If modern mainstream American academic music can seem like a never ending series of footnotes on Igor Stravinsky’s neoclassical phase, then the work of John Adams are footnotes upon those footnotes; less music than it is aural commentary on the original accomplishments of more talented predecessors; descending further into the same, exhausted ready-made gestures that may have amused long ago, but now decades later seem embarrassingly twee.
Philipp Gershkovich infamously called Dmitri Shostakovich “a hack in a trance.” Had he lived long enough to hear Adams’ blowzy Must the Devil Have All the Good Tunes?, the former pupil of Anton Webern would have found a more fitting target for his ire.
Composed for Yuja Wang, who premiered the work in Disney Hall last year (and from where this “live” recording was patched together), the work is a three-movement concerto of the usual Adams twitch-and-shout; awkwardly subsuming reminiscences of others’ music within a basic framework of kitsch nostalgia.

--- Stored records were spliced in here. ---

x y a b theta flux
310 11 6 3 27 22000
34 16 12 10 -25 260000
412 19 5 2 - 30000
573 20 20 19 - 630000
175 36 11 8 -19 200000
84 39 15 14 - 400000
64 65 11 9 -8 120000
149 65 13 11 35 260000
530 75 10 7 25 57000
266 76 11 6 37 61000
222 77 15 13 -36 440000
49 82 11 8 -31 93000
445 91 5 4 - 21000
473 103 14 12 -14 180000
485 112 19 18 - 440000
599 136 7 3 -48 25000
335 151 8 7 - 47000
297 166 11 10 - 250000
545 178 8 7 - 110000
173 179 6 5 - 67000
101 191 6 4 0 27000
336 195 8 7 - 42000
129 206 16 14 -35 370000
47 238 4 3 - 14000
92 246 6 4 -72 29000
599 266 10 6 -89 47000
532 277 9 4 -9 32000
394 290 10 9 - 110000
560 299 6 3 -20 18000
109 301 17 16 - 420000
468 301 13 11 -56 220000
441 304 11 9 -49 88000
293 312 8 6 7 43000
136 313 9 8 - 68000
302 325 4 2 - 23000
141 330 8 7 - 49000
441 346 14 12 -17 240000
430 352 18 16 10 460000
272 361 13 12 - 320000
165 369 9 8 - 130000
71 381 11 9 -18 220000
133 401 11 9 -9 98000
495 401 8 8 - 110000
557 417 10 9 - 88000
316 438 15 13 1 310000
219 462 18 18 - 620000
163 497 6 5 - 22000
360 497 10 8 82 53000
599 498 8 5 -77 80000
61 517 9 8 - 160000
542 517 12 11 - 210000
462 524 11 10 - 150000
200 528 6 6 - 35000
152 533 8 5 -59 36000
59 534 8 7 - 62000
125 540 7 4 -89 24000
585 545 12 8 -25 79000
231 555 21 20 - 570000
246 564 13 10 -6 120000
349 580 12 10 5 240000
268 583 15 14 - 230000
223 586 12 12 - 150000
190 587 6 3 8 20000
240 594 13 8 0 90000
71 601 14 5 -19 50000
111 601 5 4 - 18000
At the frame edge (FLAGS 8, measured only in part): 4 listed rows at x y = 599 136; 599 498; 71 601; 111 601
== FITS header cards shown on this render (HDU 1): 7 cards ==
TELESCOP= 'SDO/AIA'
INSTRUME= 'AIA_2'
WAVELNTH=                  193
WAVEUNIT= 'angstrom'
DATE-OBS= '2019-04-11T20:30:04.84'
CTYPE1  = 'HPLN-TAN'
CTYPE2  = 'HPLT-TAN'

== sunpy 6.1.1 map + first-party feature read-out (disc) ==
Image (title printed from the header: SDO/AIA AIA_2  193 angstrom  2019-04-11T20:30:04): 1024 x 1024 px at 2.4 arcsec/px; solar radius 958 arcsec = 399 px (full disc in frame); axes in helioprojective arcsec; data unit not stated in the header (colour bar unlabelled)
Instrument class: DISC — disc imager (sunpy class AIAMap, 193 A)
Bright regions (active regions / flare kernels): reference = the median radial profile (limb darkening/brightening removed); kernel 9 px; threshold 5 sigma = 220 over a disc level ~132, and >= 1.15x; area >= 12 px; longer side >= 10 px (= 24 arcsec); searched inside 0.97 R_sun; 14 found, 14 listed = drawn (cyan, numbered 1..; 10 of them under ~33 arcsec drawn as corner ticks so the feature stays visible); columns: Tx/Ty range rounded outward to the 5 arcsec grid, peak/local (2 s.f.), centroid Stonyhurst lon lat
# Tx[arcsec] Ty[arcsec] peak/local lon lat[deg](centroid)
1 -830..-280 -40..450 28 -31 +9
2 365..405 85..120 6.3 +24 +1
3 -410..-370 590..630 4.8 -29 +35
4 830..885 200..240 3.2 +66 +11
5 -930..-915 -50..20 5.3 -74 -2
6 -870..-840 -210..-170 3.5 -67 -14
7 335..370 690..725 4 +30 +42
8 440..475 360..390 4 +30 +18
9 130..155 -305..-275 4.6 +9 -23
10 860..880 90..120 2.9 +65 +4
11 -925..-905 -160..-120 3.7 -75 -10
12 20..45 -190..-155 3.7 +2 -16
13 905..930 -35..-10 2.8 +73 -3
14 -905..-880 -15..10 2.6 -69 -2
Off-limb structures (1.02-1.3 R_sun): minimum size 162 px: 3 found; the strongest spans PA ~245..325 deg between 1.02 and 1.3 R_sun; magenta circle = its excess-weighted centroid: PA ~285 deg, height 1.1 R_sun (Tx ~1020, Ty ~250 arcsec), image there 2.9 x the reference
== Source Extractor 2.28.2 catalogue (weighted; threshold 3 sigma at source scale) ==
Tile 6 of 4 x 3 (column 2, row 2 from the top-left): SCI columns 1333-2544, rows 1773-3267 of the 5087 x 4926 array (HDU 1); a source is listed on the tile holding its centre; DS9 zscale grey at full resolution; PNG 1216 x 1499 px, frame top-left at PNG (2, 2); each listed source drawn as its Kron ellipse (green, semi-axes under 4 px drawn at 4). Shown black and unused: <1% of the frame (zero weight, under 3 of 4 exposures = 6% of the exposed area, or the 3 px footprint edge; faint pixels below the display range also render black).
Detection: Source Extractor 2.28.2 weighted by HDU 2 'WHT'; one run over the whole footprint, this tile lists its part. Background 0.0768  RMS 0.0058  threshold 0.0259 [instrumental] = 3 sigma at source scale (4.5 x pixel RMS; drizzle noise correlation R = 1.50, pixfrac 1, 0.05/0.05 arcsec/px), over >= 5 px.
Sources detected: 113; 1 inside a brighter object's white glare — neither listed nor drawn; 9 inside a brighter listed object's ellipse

Although the opening movement is marked “Gritty, Funky,” the music is—white boy appropriation of black urban slang from half a century ago notwithstanding—anything but. It ambles about smiling wanly, goaded forward by involuntary rhythmic tics, perhaps geriatric in inspiration. It is minimalism for bluehairs, Liberace for intellectual posers. Pastiches of Bartókian “night music” (shades of the Hungarian’s Piano Concerto No. 2) in the central slow movement give way to the “Obsession/Swing” finale. Those familiar with the composer’s Century Rolls, Chamber Symphony, and Naïve and Sentimental Music (or Stravinsky’s Piano Concerto and Capriccio, for that matter) will have heard it all before.
Sound as per usual from DG’s recent live recordings tends to be diffuse, yet spotlit (take a listen to the cello riff at the opening). Long on surface, short on substance, the music is tailored well to Wang’s glitzy style, who bangs away as compellingly as the composer presumably hoped. Her performance of Adams’ early China Gates—Terry Riley for yuppies—is fine. Dudamel and the Los Angeles Philharmonic have a solid grasp of the work, but their palpable sense of eking through the score one measure at a time suggests they have yet to fully embrace this music.
Speaking of “Mr. Showmanship,” the underrated composer Michael Daugherty accomplished a quarter century ago in his Le Tombeau de Liberace what eluded Adams here: An ironic pop-flavored tribute/eulogy to “plastic fantastic” postwar culture. Adams’ concerto hardly approaches the brittle wit and transient moments of genuine pathos (to say nothing of originality) of Daugherty’s superior score.
For those seeking a musical equivalent to the egomaniacal, navel-gazing, grand-standing bien pensant smarminess of a Shepard Fairey or Noah Baumbach look no further. Admirers of serious new music, however, would do better to seek Daugherty’s concerto instead.